40La troisième et dernière configuration étudiée témoigne mieux encore de ce jeu de collaboration et d’opposition qui participe d’une co-construction d’un espace politique postcolonial dans les marges éloignées de la République. Avec l’ordonnance du 15 octobre 1960, le préfet est doté de pouvoirs suffisamment conséquents pour empêcher la collusion entre enseignants métropolitains communistes et enseignants créoles guyanais autonomistes. La lourde répression qui s’abat sur les premiers profite d’une certaine manière aux seconds, en ce qu’elle délimite in fine le recrutement du personnel politique local aux seuls Créoles guyanais. Quand bien même ces derniers multiplient les brûlots à l’encontre du préfet et les prises de positions sécessionnistes, le préfet, garant de l’unité nationale, ne peut prendre le risque de mobiliser les importantes ressources administratives, judiciaires et politiques dont il dispose pour éliminer cette nouvelle élite sociopolitique et, ce faisant, déstabiliser le système politico-administratif qui s’est établi à la faveur de la départementalisation.
41En un mot, la compréhension de l’appareil d’État et de ses modalités de fonctionnement, qui connaît un vif regain d’intérêt depuis vingt ans, a bien à gagner à faire un détour tant par le colonial [128] que par l’Outre-mer départementalisé. C’est sans doute dans ces lointains départements que se lisent le mieux, en effet, à la fois l’évolution de la fonction préfectorale en relation avec les transformations du rôle de l’État et le renouvellement accéléré des élites locales dans un contexte où l’autorité de l’État est fortement contestée.

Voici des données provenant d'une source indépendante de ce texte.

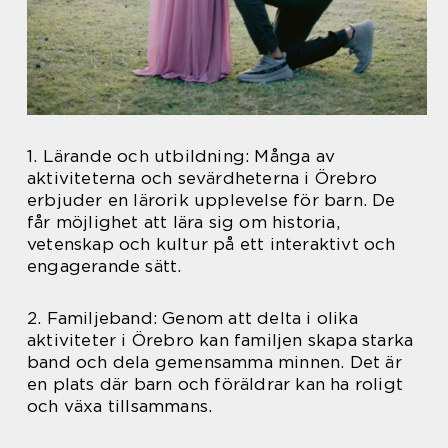
1. Lärande och utbildning: Många av
aktiviteterna och sevärdheterna i Örebro
erbjuder en lärorik upplevelse för barn. De
får möjlighet att lära sig om historia,
vetenskap och kultur på ett interaktivt och
engagerande sätt.
2. Familjeband: Genom att delta i olika
aktiviteter i Örebro kan familjen skapa starka
band och dela gemensamma minnen. Det är
en plats där barn och föräldrar kan ha roligt
och växa tillsammans.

42Les années 1960 voient en effet une vague autonomiste et nationaliste déferler sur l’ensemble des États occidentaux [129]. En France, au moyen de la Cour de sûreté de l’État, la répression politique et judiciaire s’abat en ce sens aussi bien sur les séparatistes bretons que les autonomistes guyanais. À partir de 1968, les compétences de cette juridiction politique sont de ce fait étendues aux DOM « en dehors de tout cadre légal [130] ». L’exemple de la Guyane souligne cependant combien cette répression se conjugue à un processus de recomposition sociale et politique, au cours duquel les enseignants créoles guyanais autonomistes deviennent une élite dirigeante de leur département. Affiliées au PSG, ces nouvelles élites autonomistes font la conquête de la mairie de Cayenne en 1965 ; cinq ans plus tard, du conseil général. Pendant trois décennies, à partir de 1980, elles dirigent le conseil régional. Enfin, en juin 2013, une statue de J. Catayée, fondateur du PSG et premier enseignant autonomiste élu député de la Guyane, est érigée à l’une des entrées du chef-lieu, laquelle conduit, en outre, à l’avenue Justin Catayée inaugurée le même jour.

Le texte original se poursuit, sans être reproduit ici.